▸ **EXERCISE DATA**:
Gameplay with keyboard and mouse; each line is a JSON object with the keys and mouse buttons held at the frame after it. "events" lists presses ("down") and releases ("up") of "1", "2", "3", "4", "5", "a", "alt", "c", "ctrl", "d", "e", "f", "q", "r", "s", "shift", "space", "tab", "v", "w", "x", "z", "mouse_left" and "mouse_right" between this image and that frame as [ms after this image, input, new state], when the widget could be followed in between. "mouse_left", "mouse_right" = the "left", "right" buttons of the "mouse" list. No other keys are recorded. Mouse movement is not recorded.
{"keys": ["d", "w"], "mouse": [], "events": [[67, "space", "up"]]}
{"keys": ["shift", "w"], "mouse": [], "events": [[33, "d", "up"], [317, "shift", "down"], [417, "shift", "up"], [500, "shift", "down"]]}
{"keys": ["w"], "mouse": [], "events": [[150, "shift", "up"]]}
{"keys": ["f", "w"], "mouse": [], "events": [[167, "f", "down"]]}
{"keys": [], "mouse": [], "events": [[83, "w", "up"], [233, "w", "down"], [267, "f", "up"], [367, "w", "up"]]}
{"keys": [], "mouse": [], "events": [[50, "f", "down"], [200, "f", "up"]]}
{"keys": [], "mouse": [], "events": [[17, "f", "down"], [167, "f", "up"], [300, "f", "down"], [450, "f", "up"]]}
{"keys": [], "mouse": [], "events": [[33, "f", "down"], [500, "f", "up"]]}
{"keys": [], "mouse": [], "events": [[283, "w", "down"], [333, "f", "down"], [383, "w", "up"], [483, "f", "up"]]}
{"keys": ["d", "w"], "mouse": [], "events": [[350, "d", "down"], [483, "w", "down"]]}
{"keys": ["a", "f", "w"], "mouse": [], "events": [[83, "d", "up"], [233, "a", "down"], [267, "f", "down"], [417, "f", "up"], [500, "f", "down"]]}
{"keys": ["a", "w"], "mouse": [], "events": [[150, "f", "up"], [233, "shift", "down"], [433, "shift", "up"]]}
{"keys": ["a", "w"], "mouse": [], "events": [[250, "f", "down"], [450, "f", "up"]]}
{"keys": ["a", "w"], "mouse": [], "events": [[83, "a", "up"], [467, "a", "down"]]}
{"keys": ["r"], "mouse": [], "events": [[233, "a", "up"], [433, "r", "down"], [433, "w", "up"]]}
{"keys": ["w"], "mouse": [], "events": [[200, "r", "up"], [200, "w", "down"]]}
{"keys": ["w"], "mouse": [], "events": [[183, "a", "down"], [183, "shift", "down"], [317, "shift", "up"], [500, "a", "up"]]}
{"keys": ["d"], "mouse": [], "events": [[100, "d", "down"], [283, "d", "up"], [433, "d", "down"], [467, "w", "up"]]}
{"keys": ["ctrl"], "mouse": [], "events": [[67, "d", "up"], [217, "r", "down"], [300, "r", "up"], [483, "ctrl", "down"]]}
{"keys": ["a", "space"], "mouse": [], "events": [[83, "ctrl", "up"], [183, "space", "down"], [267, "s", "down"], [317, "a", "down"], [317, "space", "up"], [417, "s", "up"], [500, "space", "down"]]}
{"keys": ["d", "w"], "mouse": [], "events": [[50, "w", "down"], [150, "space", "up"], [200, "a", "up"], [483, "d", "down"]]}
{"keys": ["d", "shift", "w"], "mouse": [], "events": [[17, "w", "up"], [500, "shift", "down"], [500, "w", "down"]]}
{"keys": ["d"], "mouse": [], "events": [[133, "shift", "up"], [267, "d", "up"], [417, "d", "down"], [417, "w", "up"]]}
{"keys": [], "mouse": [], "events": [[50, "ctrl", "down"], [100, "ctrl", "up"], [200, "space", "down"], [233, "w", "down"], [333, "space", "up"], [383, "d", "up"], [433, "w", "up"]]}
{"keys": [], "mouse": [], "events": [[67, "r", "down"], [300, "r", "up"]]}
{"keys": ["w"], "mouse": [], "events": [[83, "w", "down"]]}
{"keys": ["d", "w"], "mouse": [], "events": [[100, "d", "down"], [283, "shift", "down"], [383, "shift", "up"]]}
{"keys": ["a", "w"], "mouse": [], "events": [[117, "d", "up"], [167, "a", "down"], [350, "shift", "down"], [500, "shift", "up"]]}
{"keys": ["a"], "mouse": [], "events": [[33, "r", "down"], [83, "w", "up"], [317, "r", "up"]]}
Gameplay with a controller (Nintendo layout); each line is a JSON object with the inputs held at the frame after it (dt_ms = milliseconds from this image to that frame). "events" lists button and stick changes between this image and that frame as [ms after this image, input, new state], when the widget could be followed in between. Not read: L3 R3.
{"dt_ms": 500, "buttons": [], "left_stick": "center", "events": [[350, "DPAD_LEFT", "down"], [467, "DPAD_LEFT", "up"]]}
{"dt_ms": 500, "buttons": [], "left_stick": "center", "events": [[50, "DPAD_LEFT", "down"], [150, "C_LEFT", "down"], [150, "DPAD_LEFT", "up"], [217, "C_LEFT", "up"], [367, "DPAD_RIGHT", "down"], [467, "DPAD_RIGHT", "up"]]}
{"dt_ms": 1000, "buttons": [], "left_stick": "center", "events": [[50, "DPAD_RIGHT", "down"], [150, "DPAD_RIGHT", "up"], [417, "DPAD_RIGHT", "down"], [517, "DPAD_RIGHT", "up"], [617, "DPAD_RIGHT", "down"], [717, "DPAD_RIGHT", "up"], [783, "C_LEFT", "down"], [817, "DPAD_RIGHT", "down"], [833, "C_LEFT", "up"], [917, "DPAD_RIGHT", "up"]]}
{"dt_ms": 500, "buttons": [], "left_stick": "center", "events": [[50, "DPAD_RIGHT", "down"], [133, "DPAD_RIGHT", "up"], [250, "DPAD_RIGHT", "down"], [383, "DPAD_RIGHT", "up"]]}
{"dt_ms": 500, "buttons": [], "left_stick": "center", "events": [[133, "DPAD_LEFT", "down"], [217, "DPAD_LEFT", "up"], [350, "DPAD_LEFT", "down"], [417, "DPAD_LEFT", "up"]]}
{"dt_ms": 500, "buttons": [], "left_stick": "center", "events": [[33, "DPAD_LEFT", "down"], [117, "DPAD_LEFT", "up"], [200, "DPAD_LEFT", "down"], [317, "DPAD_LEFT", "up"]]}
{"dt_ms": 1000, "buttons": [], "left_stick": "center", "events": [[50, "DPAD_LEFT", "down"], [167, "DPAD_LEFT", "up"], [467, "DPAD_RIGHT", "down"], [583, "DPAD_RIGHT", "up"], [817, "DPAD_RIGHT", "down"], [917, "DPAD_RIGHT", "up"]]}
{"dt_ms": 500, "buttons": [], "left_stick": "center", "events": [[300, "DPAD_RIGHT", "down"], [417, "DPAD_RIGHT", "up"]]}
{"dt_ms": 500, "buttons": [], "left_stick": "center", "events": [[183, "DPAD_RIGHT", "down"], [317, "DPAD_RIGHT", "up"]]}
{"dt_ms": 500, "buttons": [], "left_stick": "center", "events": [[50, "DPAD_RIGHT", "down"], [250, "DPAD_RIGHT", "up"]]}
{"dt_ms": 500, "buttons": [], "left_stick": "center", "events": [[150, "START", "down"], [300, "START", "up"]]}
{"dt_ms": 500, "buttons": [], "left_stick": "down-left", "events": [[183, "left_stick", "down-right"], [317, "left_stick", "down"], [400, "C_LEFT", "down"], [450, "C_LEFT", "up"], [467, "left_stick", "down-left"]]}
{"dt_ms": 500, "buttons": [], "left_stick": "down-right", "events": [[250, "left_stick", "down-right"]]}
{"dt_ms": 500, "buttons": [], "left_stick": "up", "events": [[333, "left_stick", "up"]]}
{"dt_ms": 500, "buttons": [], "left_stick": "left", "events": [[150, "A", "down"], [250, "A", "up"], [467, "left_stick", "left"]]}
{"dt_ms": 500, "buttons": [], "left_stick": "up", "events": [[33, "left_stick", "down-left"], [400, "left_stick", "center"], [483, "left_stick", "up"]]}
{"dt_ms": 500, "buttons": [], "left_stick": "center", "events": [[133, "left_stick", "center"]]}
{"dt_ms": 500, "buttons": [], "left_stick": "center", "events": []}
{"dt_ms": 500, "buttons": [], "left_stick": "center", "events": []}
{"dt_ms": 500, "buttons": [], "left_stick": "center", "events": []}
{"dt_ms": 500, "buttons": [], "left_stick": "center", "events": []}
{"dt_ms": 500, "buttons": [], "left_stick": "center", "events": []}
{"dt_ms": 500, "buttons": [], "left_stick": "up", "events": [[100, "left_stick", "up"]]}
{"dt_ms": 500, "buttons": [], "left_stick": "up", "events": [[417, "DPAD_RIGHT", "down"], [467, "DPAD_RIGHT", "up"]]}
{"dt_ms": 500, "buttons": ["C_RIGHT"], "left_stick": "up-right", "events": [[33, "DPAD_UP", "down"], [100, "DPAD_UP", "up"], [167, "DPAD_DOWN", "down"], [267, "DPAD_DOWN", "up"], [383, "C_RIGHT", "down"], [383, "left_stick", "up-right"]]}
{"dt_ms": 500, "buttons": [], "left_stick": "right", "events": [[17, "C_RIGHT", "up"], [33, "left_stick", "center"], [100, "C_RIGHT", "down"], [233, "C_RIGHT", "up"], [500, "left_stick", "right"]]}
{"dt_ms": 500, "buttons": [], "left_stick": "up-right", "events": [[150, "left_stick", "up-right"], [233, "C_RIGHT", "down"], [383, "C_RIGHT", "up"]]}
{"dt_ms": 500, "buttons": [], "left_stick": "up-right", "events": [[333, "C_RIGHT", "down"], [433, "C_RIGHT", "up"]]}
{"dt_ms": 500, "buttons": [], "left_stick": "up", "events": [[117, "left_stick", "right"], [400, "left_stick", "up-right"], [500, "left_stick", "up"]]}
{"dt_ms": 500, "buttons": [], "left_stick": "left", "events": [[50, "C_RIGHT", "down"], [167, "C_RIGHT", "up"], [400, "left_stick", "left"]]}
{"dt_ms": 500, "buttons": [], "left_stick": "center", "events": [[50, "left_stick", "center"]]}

▸ **ASSIGNMENT**:
Please copy out each line in the entries that mentions the string "image".

▸ **THE ANSWER**:
Gameplay with keyboard and mouse; each line is a JSON object with the keys and mouse buttons held at the frame after it. "events" lists presses ("down") and releases ("up") of "1", "2", "3", "4", "5", "a", "alt", "c", "ctrl", "d", "e", "f", "q", "r", "s", "shift", "space", "tab", "v", "w", "x", "z", "mouse_left" and "mouse_right" between this image and that frame as [ms after this image, input, new state], when the widget could be followed in between. "mouse_left", "mouse_right" = the "left", "right" buttons of the "mouse" list. No other keys are recorded. Mouse movement is not recorded.
Gameplay with a controller (Nintendo layout); each line is a JSON object with the inputs held at the frame after it (dt_ms = milliseconds from this image to that frame). "events" lists button and stick changes between this image and that frame as [ms after this image, input, new state], when the widget could be followed in between. Not read: L3 R3.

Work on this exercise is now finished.